In the end, I think we learned to carry the responsibility, to hold this kind of space with care, though it took the wisdom of others who joined us at the heart of the festival-making. Nothing in the process of writing prepares you for such work, for a writer’s responsibilities are as bounded as the binding of a book, and the space from which writing comes is a solitary one.
We didn’t set out to start a festival, a festival happened to us. From those who came to it, we learned more about what Dark Mountain might be and what it might mean than we could ever have done at our desks. It felt good to have created it—and it feels good now to have brought it to an end. After all, there are reasons why no one tries to start a publishing operation and an annual festival as part of the same small new non-profit business in the same year. Somehow, we got away with it, although the price was paid in the fraying of our wits, and also in the inevitable carelessnesses—most of them small, but none of them unimportant—that happen when you are always trying to do too much at once. There are also reasons why a journal which is increasingly international, and not exactly enthusiastic about air travel, might not want to spend half its year organising a single event in the south of England.
For the next while, then, we are going to concentrate on doing one thing and doing it with the care it deserves, the thing we thought we were doing in the first place: bringing together books like the one you hold in your hands. We brought Uncivilisation to an end while it still felt like a joy rather than a duty. But the sparks from all those late night campfires carried further and there are friends of Dark Mountain organising events in the Scottish lowlands, the former coalfields of South Yorkshire and no doubt other corners of the world.

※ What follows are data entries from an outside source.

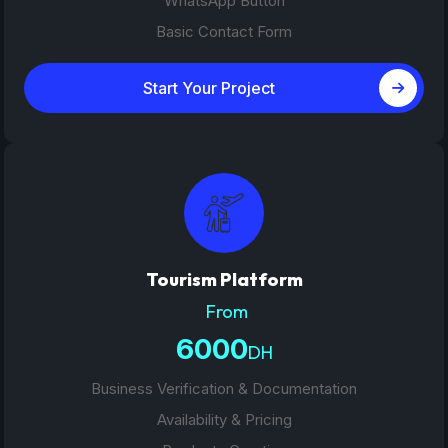
WhatsApp Button
Basic Contact Form
Start Your Project
Tourism Platform
From
6000
DH
Business Verification & Documentation
Availability & Pricing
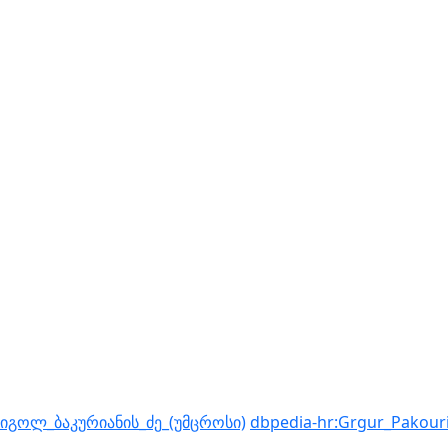
რიგოლ_ბაკურიანის_ძე_(უმცროსი)
dbpedia-hr:Grgur_Pakour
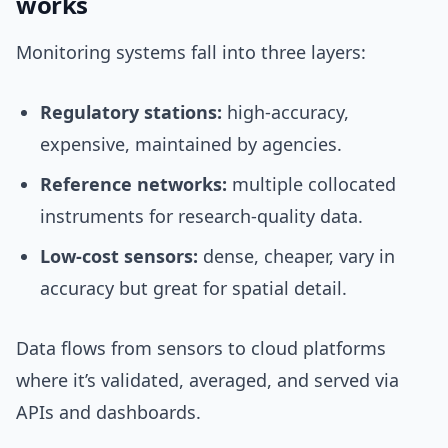
works
Monitoring systems fall into three layers:
Regulatory stations:
high-accuracy,
expensive, maintained by agencies.
Reference networks:
multiple collocated
instruments for research-quality data.
Low-cost sensors:
dense, cheaper, vary in
accuracy but great for spatial detail.
Data flows from sensors to cloud platforms
where it’s validated, averaged, and served via
APIs and dashboards.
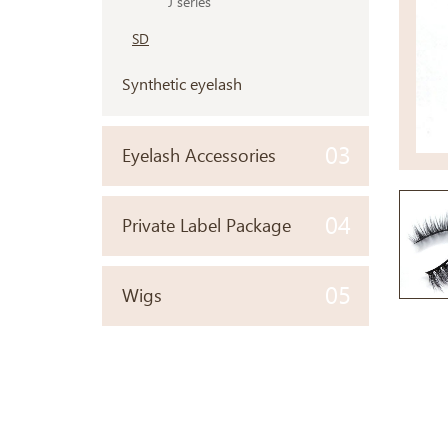
J series
SD
Synthetic eyelash
03
Eyelash Accessories
04
Private Label Package
05
Wigs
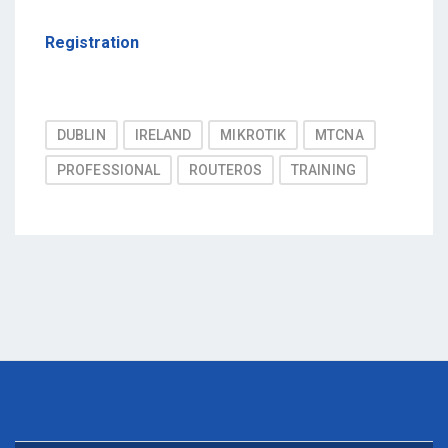
Registration
Post
DUBLIN
IRELAND
MIKROTIK
MTCNA
Tags
PROFESSIONAL
ROUTEROS
TRAINING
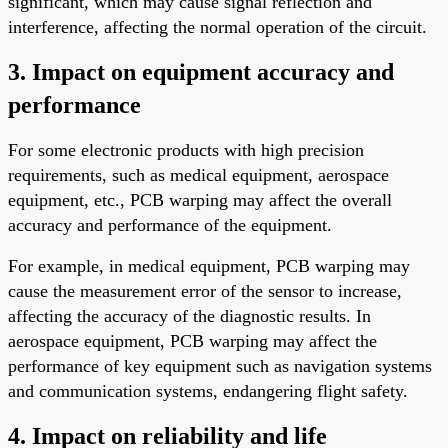
significant, which may cause signal reflection and
interference, affecting the normal operation of the circuit.
3. Impact on equipment accuracy and
performance
For some electronic products with high precision
requirements, such as medical equipment, aerospace
equipment, etc., PCB warping may affect the overall
accuracy and performance of the equipment.
For example, in medical equipment, PCB warping may
cause the measurement error of the sensor to increase,
affecting the accuracy of the diagnostic results. In
aerospace equipment, PCB warping may affect the
performance of key equipment such as navigation systems
and communication systems, endangering flight safety.
4. Impact on reliability and life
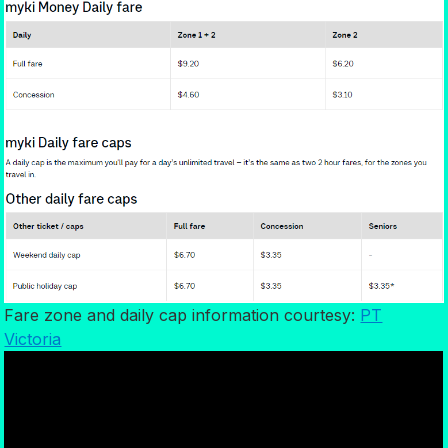
Fare zone and daily cap information courtesy:
PT
Victoria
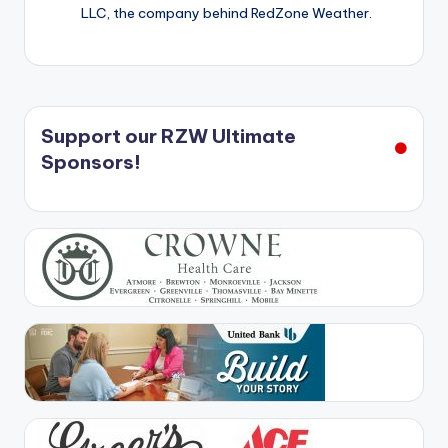
LLC, the company behind RedZone Weather.
Support our RZW Ultimate
Sponsors!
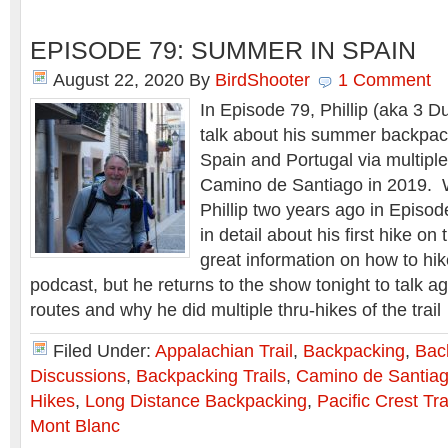
EPISODE 79: SUMMER IN SPAIN
August 22, 2020
By
BirdShooter
1 Comment
In Episode 79, Phillip (aka 3 Du
talk about his summer backpac
Spain and Portugal via multiple
Camino de Santiago in 2019. W
Phillip two years ago in Episo
in detail about his first hike o
great information on how to hike 
podcast, but he returns to the show tonight to talk ag
routes and why he did multiple thru-hikes of the trai
Filed Under:
Appalachian Trail
,
Backpacking
,
Bac
Discussions
,
Backpacking Trails
,
Camino de Santia
Hikes
,
Long Distance Backpacking
,
Pacific Crest Tra
Mont Blanc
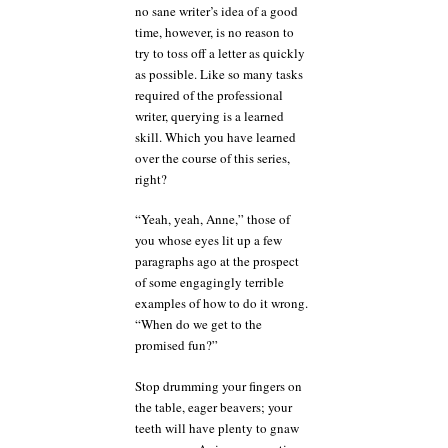
no sane writer’s idea of a good
time, however, is no reason to
try to toss off a letter as quickly
as possible. Like so many tasks
required of the professional
writer, querying is a learned
skill. Which you have learned
over the course of this series,
right?
“Yeah, yeah, Anne,” those of
you whose eyes lit up a few
paragraphs ago at the prospect
of some engagingly terrible
examples of how to do it wrong.
“When do we get to the
promised fun?”
Stop drumming your fingers on
the table, eager beavers; your
teeth will have plenty to gnaw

When the horns had sounded and the thank you’s and goodbye’s had been shouted through the downpour, a circle of friends sat for a few minutes in the shelter of a yurt. We sat quietly, the silence broken after a few moments, as one after another spoke about what he or she had taken from being part of Uncivilisation. Few of us had met before that first gathering in Llangollen and our stories echoed something I have heard over and over, from people who came every year and from people who came only once. A feeling of being less alone. For all the intensity of the mountain-top moments, what stays with us, what carries us through life, is this, the quiet magic of friendship.